Opini: Kontroversi "Wartawan Bodrex" dan Kemunduran Etika Politik di Lombok Barat
Oleh: Amaq Keseq
Lombok Barat kembali diguncang oleh pernyataan kontroversial Bupati Lombok Barat, H. Lalu Ahmad Zaini (LAZ), yang melontarkan istilah "oknum wartawan Bodrex" dalam satu kesempatan (29/9). Pernyataan ini sontak menuai respons keras dari insan pers, terutama dari wartawan yang merasa direndahkan martabat profesinya.
Polemik Pernyataan Bupati
Istilah "wartawan Bodrex" digunakan untuk menggambarkan wartawan abal-abal yang bekerja tanpa kredibilitas dan lebih mencari amplop ketimbang berita. Namun, melabeli secara terbuka seperti itu tanpa bukti yang jelas dan tanpa mengedepankan mekanisme klarifikasi atau kode etik jurnalistik, bukan hanya mencederai profesi jurnalis, tetapi juga melemahkan semangat demokrasi lokal
Respons Balik dari Wartawan
Respons balik dari pihak wartawan yang menyebut jabatan Bupati diduga didapatkan dengan cara-cara kotor seperti "melacur" dan "menyogok masyarakat" juga tidak kalah mencengangkan. Tudingan tersebut bukan sekadar kritik, melainkan sebuah peluru tajam yang menyasar langsung pada legitimasi seorang kepala daerah.
Introspeksi dan Solusi
Dalam situasi seperti ini, introspeksi menjadi hal yang mutlak. Bupati sebagai figur publik seharusnya mengedepankan etika berkomunikasi. Kritikan terhadap wartawan, jika memang diperlukan, bisa dilakukan melalui Dewan Pers atau jalur mediasi. Sementara, wartawan juga wajib menjaga marwah profesi dengan menulis berdasarkan fakta, bukan emosi.

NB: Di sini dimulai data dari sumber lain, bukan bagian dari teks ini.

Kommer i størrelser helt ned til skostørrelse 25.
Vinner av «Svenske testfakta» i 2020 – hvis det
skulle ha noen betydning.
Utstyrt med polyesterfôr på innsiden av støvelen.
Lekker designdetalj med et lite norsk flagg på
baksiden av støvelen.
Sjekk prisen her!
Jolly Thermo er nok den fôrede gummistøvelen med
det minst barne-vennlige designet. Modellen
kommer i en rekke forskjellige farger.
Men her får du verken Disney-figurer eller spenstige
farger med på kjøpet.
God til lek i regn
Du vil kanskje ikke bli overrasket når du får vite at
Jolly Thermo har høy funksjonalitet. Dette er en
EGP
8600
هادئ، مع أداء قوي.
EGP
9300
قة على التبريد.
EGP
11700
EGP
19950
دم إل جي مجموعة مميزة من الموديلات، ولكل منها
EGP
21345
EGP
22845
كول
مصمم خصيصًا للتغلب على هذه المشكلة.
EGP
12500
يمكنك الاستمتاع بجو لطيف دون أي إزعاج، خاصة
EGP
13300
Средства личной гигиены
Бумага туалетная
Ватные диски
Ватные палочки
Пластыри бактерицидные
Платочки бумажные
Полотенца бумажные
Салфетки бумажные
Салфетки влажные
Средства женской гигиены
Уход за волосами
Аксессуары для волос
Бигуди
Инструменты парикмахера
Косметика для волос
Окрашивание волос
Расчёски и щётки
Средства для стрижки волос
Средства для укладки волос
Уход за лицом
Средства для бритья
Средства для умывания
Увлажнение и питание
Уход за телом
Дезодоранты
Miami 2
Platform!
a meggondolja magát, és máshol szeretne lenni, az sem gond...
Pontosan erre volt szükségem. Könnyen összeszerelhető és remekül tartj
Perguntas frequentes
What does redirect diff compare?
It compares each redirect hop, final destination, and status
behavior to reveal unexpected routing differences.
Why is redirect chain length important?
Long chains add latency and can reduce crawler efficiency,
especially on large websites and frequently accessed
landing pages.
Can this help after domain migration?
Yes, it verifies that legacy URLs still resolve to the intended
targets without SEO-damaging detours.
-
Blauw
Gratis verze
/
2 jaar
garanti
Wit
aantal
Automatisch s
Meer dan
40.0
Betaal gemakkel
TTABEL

Dialog Terbuka dan Sinergi
Kita tidak membutuhkan lebih banyak label seperti "Bodrex" atau "melacur" dalam ruang demokrasi lokal. Yang kita butuhkan adalah dialog terbuka, kritik yang membangun, serta sinergi antara media dan pemerintah demi kesejahteraan masyarakat Lombok Barat. Dengan demikian, kita dapat membangun komunikasi yang bermartabat dan meningkatkan kepercayaan publik terhadap dua pilar penting demokrasi: pemerintahan dan pers.